Kirkby-Mason married Kenneth Charles Lambert on the 27th April 1940 at the Christ Church, Sutton in Surrey. She is listed as being 30 years old, a musician and her father, Charles Kirkby-Mason (deceased)  was a manufacturing agent. Her mother is one of the witnesses.

There is a entry  in the Cheltenham Chronicle dated the 17th May 1947 reporting on the Music Competitive Festival held at the Cheltenham Town Hall.  Under the Certificate Awards, Kirkby-Mason’s Under the Willow from My First Tunes is used as a test piece for the age group, seven and under eight years old.

My First Tunes was published in 1936 and the poems were written by Margaret Lyell.

In the Times, 1st March 1952 there is a notice for a Two-Piano Recital at the R.B.A. Galleries, Suffolk St off Haymarket for the following Thursday 6th March. She is playing with Ferdinand Rauter and included in the works they are playing are the Brahms-Haydn St Anthony Variations, Bach’s Sonata in E flat and  the first London performance of Dohnanyi’s Suite en Valse.

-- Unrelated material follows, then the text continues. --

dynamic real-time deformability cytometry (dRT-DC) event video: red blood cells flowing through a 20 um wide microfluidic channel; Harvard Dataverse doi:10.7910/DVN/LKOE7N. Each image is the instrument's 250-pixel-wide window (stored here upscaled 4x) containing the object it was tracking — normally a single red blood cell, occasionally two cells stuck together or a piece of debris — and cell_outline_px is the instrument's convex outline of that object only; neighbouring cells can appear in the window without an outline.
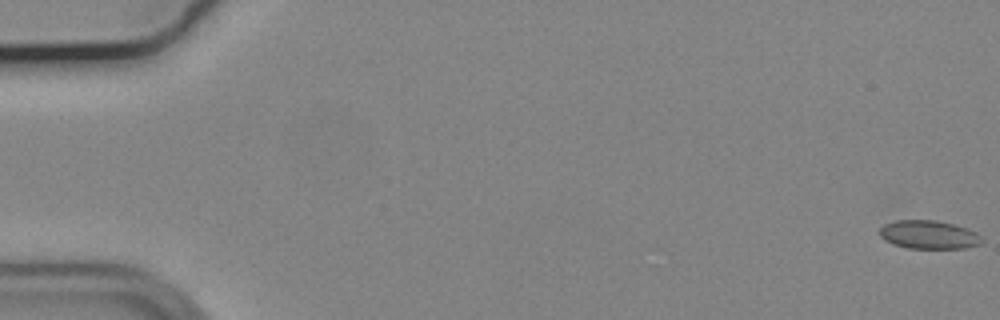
{"species": "common noctule bat (a hibernating species)", "species_latin": "Nyctalus noctula", "temperature_condition": "cold", "stored_images_in_passage": 58, "camera_frame_rate_fps": 3000, "um_per_image_px": 0.085, "animal": {"sex": "male", "body_mass_g": 19.2, "forearm_length_mm": 51.8}, "frame": {"image": 1, "passage_image": 1, "time_ms": 0.0, "image_size_px": [1000, 320], "cell_outline_px": [[984, 240], [980, 244], [964, 248], [908, 248], [892, 244], [884, 240], [880, 236], [880, 228], [884, 224], [896, 220], [936, 220], [968, 228], [976, 232]], "centroid_in_image_um": [78.94, 19.95], "position_along_channel_um": 6.1, "area_um2": 16.99}}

After her marriage she did continue to give recitals, however her work as a composer, lecturer and adjudicator became her main focus. She contributed to the Piano Teacher Magazine ABRSM piano examination notes. I found one that she had written for the syllabus in 1982. Between 1931 and 1983, she published more than 70 piano publications. The gave lecture tours in the UK as well as in other countries. She continued teaching and lecturing well into her later years. In December 1996 she had a severe stroke and she died on 31st January 2000 at the age of 89.